GJT333 · March 29, 2022, 5:44pm

I am curious why my captured PDF is showing ASCII for the Translate and lookup options in the menu.

BLUEFROG · March 29, 2022, 5:59pm

A PDF isn’t a text file so what you see and the underlying code aren’t necessarily the same.

Select the PDF and choose Data > Convert > to Plain Text and inspect the text file.

How did you capture this PDF and from what URL?

GJT333 · March 29, 2022, 6:41pm

I captured it using your plug-in for FireFox. The URL is here (The Historical Unity of Russians and Ukrainians - Modern Diplomacy) Converted to plain text can be seen in screen grab.

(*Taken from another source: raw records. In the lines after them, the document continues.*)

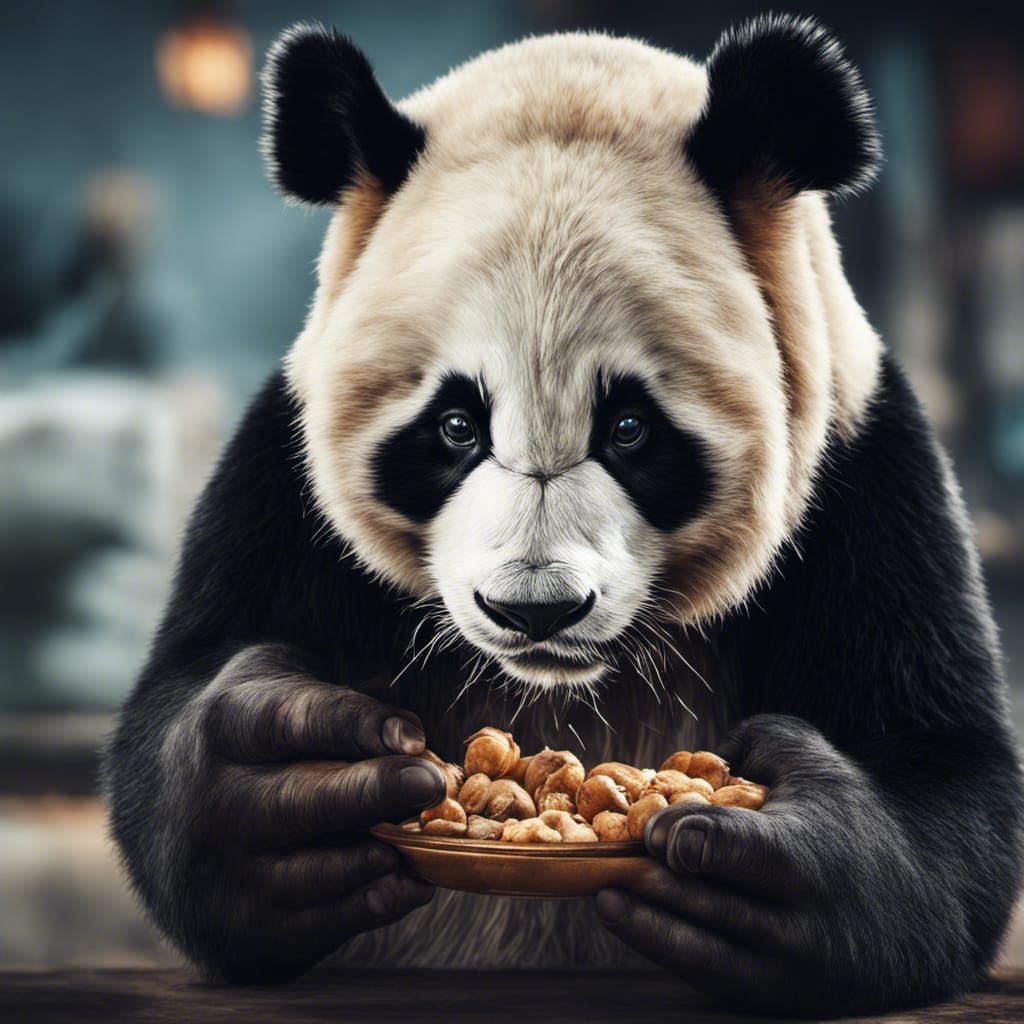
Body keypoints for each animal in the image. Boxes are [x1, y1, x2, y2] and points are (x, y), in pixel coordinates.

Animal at [105, 14, 1023, 1016]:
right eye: (456, 426)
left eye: (628, 428)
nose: (534, 610)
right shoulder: (282, 480)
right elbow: (193, 695)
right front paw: (285, 806)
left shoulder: (863, 474)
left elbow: (943, 776)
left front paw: (774, 872)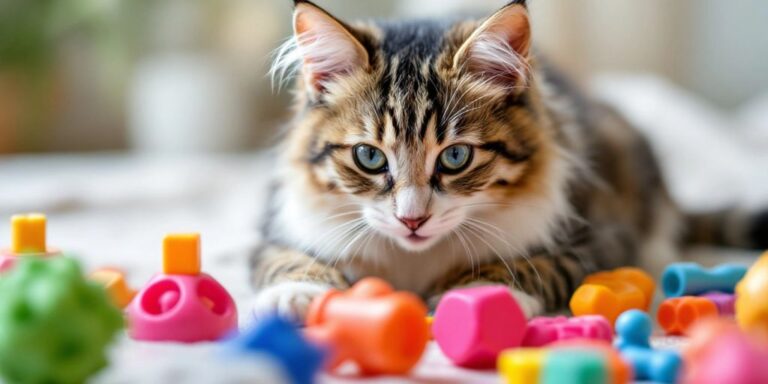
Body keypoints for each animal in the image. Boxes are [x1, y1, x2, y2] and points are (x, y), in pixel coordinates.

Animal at [249, 0, 764, 320]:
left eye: (456, 156)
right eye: (369, 157)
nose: (412, 220)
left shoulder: (587, 240)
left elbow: (527, 266)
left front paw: (479, 296)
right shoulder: (277, 226)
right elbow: (285, 259)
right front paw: (295, 293)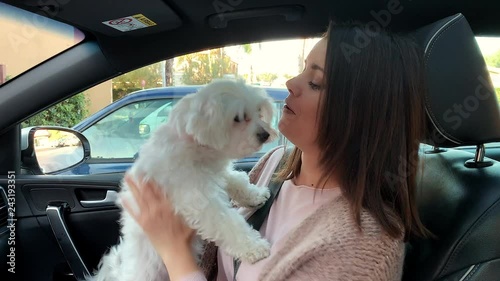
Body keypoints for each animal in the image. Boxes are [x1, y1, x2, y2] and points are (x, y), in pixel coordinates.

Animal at [88, 79, 280, 280]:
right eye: (237, 118)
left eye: (258, 111)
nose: (265, 134)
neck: (195, 145)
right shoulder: (199, 199)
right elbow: (227, 223)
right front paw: (255, 247)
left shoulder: (214, 173)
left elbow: (236, 180)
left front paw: (255, 195)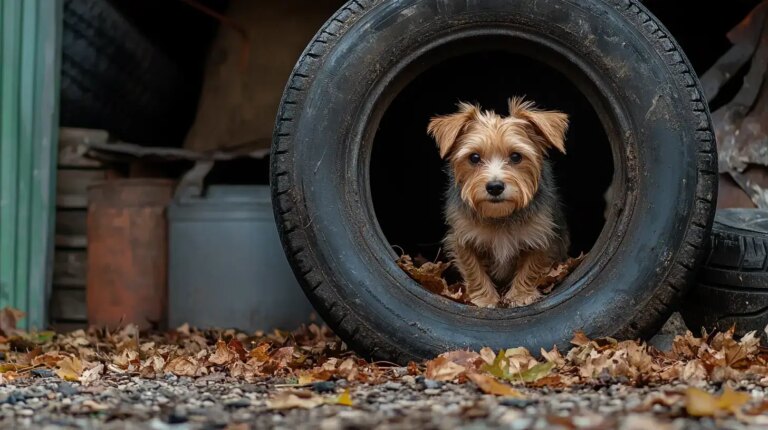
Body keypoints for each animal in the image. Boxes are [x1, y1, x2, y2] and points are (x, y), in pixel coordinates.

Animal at [426, 98, 568, 308]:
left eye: (516, 156)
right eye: (474, 157)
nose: (494, 187)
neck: (500, 215)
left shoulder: (543, 236)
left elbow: (532, 267)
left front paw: (520, 296)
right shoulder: (462, 237)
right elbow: (473, 269)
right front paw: (484, 299)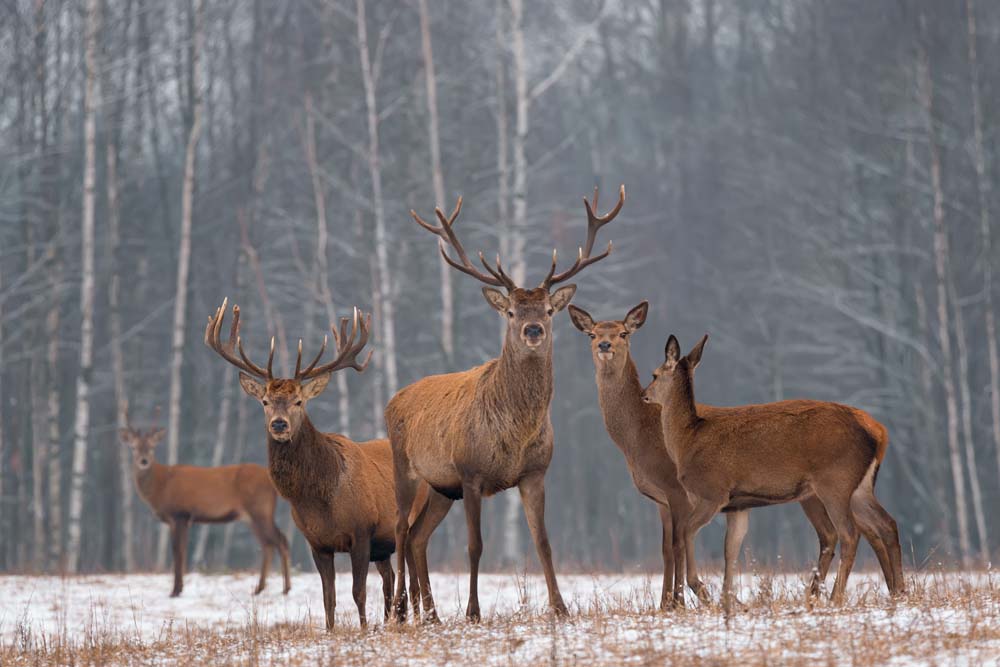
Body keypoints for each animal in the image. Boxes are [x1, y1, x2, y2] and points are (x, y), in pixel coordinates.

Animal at [119, 408, 290, 600]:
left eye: (151, 447)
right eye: (133, 447)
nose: (143, 461)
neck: (161, 485)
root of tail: (271, 482)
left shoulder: (180, 514)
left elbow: (178, 552)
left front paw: (175, 590)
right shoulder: (178, 519)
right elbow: (181, 551)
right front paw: (179, 588)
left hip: (260, 509)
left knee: (280, 540)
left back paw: (286, 588)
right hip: (251, 516)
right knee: (267, 544)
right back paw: (259, 588)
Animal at [205, 300, 428, 628]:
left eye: (299, 401)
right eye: (265, 402)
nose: (279, 424)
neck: (320, 499)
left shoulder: (362, 531)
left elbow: (358, 592)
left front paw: (363, 629)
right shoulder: (316, 543)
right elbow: (328, 598)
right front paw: (332, 631)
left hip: (409, 522)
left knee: (410, 576)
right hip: (383, 546)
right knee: (389, 579)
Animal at [388, 185, 624, 624]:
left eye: (548, 309)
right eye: (512, 311)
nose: (533, 329)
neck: (514, 434)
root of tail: (395, 398)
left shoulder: (534, 473)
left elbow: (544, 542)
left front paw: (560, 607)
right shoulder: (470, 473)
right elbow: (475, 546)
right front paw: (473, 611)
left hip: (440, 487)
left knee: (416, 537)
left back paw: (430, 614)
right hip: (405, 468)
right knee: (399, 529)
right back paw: (397, 611)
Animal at [568, 302, 848, 612]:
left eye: (623, 333)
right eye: (592, 333)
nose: (604, 345)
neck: (639, 440)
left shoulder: (677, 490)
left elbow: (677, 543)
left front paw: (678, 602)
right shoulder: (661, 498)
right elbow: (665, 548)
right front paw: (664, 604)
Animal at [640, 334, 908, 616]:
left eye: (654, 374)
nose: (644, 395)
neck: (687, 441)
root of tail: (879, 434)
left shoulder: (712, 492)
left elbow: (686, 532)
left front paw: (700, 588)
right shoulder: (738, 505)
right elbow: (730, 549)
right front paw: (728, 601)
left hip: (835, 482)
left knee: (849, 533)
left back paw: (836, 598)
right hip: (860, 487)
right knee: (887, 523)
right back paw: (900, 592)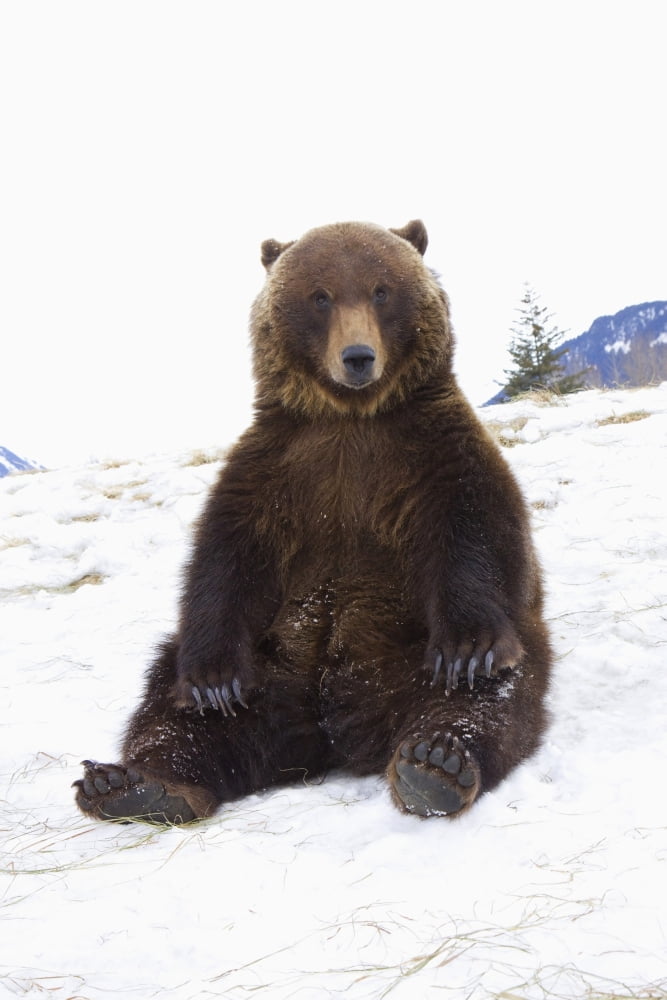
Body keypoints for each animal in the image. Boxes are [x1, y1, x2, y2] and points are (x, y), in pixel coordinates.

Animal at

cgrunenberg · March 30, 2022, 8:07am

This seems to be an issue of the Safari/WebKit engine and/or the PDFkit. A PDF exported or printed from Safari has the same broken text layer.

GJT333 · March 30, 2022, 8:21pm

OK. Is there a known work around? Do you guys report it to Apple/WebKit folks?

cgrunenberg · March 31, 2022, 7:20am

We did in the past, none of the reported issues breaking the text layer was ever fixed.

GJT333 · March 31, 2022, 3:12pm

So does this mean that PDF’s captured on the web on a Mac are not searchable? I guess I am trying to understand the impact of this.

cgrunenberg · March 31, 2022, 3:23pm

Usually they are but not in case of websites using certain languages and/or fonts.